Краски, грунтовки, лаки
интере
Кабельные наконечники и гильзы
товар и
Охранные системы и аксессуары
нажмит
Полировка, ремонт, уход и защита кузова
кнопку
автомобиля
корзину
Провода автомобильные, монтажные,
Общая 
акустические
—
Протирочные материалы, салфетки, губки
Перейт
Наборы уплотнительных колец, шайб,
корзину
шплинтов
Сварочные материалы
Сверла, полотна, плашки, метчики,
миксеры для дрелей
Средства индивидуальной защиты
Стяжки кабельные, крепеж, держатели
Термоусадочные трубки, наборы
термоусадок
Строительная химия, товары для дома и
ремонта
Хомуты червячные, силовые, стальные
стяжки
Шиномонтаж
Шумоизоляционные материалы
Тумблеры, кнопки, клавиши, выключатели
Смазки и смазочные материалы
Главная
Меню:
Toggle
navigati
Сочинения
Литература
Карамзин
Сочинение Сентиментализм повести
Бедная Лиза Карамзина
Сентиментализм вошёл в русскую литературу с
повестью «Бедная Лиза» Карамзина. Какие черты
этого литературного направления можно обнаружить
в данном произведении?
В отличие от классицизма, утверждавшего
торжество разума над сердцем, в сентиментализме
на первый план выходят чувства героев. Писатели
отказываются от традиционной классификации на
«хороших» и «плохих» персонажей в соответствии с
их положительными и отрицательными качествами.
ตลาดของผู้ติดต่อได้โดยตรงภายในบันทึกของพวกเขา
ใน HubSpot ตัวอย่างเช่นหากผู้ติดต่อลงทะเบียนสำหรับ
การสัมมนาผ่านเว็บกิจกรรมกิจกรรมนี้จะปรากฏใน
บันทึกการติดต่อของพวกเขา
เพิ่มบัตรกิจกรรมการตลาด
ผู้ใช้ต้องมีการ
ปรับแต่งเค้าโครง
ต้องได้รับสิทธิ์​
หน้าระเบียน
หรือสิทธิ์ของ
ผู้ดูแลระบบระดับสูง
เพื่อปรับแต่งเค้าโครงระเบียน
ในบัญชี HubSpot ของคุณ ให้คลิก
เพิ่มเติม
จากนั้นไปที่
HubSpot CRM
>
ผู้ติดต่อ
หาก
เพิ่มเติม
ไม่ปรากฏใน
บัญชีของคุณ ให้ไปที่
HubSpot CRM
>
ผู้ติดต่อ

* * *

Work to be completed: What you give back must match the material exactly, beginning with its first line and ending with the line holding "Средства индивидуальной защиты".

Answer to this exercise:
Краски, грунтовки, лаки
интере
Кабельные наконечники и гильзы
товар и
Охранные системы и аксессуары
нажмит
Полировка, ремонт, уход и защита кузова
кнопку
автомобиля
корзину
Провода автомобильные, монтажные,
Общая 
акустические
—
Протирочные материалы, салфетки, губки
Перейт
Наборы уплотнительных колец, шайб,
корзину
шплинтов
Сварочные материалы
Сверла, полотна, плашки, метчики,
миксеры для дрелей
Средства индивидуальной защиты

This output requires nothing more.